START Exercise material

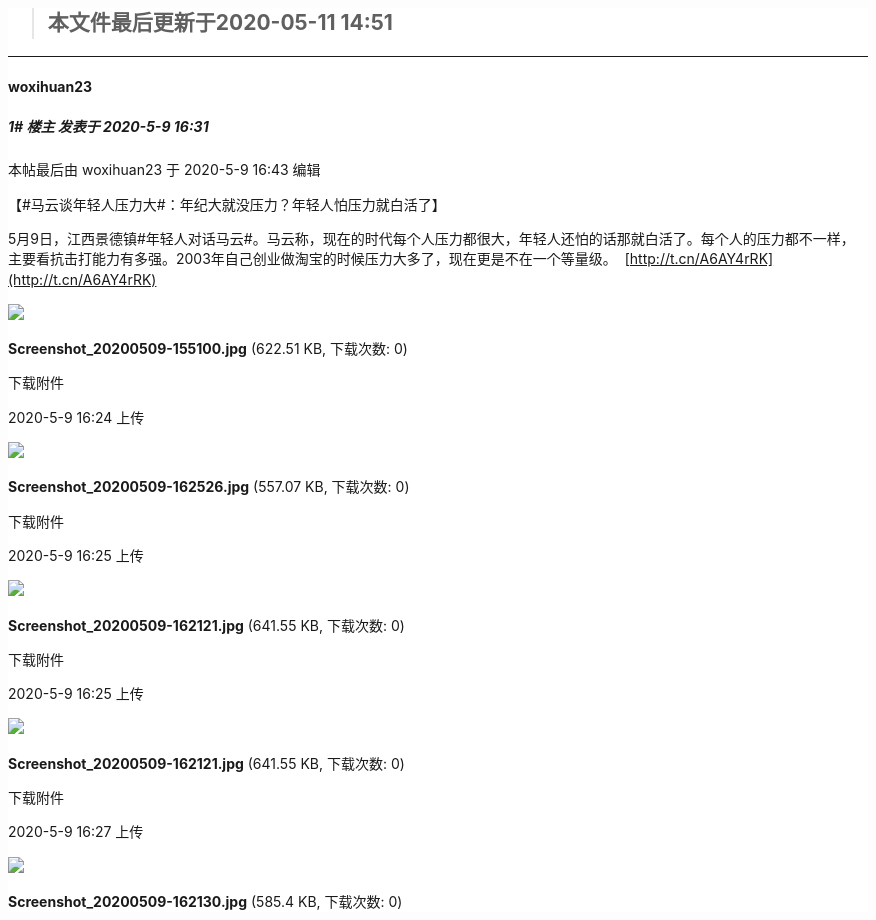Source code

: > ## **本文件最后更新于2020-05-11 14:51** 


-----

####  woxihuan23  
##### 1#       楼主       发表于 2020-5-9 16:31


 本帖最后由 woxihuan23 于 2020-5-9 16:43 编辑 


【#马云谈年轻人压力大#：年纪大就没压力？年轻人怕压力就白活了】


5月9日，江西景德镇#年轻人对话马云#。马云称，现在的时代每个人压力都很大，年轻人还怕的话那就白活了。每个人的压力都不一样，主要看抗击打能力有多强。2003年自己创业做淘宝的时候压力大多了，现在更是不在一个等量级。  [http://t.cn/A6AY4rRK](http://t.cn/A6AY4rRK)


<img src="https://img.saraba1st.com/forum/202005/09/162422r1ws2o4p2qpywo4j.jpg" referrerpolicy="no-referrer">


<strong>Screenshot_20200509-155100.jpg</strong> (622.51 KB, 下载次数: 0)

下载附件

2020-5-9 16:24 上传


<img src="https://img.saraba1st.com/forum/202005/09/162555z59n9yskz0yoks9k.jpg" referrerpolicy="no-referrer">


<strong>Screenshot_20200509-162526.jpg</strong> (557.07 KB, 下载次数: 0)

下载附件

2020-5-9 16:25 上传


<img src="https://img.saraba1st.com/forum/202005/09/162506rw4a4yzapcakmpm3.jpg" referrerpolicy="no-referrer">


<strong>Screenshot_20200509-162121.jpg</strong> (641.55 KB, 下载次数: 0)

下载附件

2020-5-9 16:25 上传


<img src="https://img.saraba1st.com/forum/202005/09/162701t1wimcp1cmwxzp0j.jpg" referrerpolicy="no-referrer">


<strong>Screenshot_20200509-162121.jpg</strong> (641.55 KB, 下载次数: 0)

下载附件

2020-5-9 16:27 上传


<img src="https://img.saraba1st.com/forum/202005/09/162724rdis9amymsphoojh.jpg" referrerpolicy="no-referrer">


<strong>Screenshot_20200509-162130.jpg</strong> (585.4 KB, 下载次数: 0)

END Exercise material

Lines holding the word "referrerpolicy" are the answer; copy each one from the records above.

• [Solution to the problem]
<img src="https://img.saraba1st.com/forum/202005/09/162422r1ws2o4p2qpywo4j.jpg" referrerpolicy="no-referrer">
<img src="https://img.saraba1st.com/forum/202005/09/162555z59n9yskz0yoks9k.jpg" referrerpolicy="no-referrer">
<img src="https://img.saraba1st.com/forum/202005/09/162506rw4a4yzapcakmpm3.jpg" referrerpolicy="no-referrer">
<img src="https://img.saraba1st.com/forum/202005/09/162701t1wimcp1cmwxzp0j.jpg" referrerpolicy="no-referrer">
<img src="https://img.saraba1st.com/forum/202005/09/162724rdis9amymsphoojh.jpg" referrerpolicy="no-referrer">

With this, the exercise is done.